[CA PoC] Implement periodical data sync worker
Why are we doing this work
When we use the ClickHouse backend for Contribution Analytics, we want to see newly created events with minimal delay. To achieve this, we should periodically send data to ClickHouse.
Implementation plan
Implement a cursor-based worker class that will query the events
table in batches and inserts data to the events
table in the ClickHouse database.
- The worker should prefer PG replicas.
- Use the
RuntimeLimiter
class to prevent Sidekiq error budget violation. - Have an upper limit of the maximum number of rows we query per job: 1_000_000 (batch size 10_000)
- The worker is scheduled in every 5 minutes.
- The worker should resume where the previous job stopped.
- Have a feature flag in place.
The resume/restore logic should be implemented with a cursor. The cursor contains the last inserted events.id
from the PostgreSQL database.
The cursor can be stored in ClickHouse (one table with 1 value) or in Redis. Storing the cursor in ClickHouse might be preferable so we reduce the external dependencies in the job.
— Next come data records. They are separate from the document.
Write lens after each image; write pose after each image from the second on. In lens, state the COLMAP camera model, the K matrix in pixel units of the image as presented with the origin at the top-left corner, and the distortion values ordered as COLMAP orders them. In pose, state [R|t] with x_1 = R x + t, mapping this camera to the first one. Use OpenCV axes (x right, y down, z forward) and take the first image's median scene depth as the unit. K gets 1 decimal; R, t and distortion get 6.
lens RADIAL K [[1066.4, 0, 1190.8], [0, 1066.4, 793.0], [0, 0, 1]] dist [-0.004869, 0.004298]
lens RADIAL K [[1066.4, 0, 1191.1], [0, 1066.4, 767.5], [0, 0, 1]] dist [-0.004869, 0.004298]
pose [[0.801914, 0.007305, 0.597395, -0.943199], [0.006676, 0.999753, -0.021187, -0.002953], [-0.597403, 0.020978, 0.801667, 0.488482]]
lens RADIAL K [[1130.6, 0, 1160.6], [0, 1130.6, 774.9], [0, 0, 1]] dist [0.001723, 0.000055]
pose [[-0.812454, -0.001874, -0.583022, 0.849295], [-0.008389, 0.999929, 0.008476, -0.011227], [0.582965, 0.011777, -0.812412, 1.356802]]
To avoid syncing the whole table, we could manually set the cursor to an arbitrary value (for example: last manually synced event from an export or an events.id
value from 1 month ago).
Example logic implementation (pseudo code):
cursor_value = 5
Event.where("id > ?", cursor_value).each_batch do |relation|
sql = format_clickhouse_insert_query(relation)
execute(sql)
cursor_value = relation.last.id
break if over_time?
end
# persist cursor_value in CH here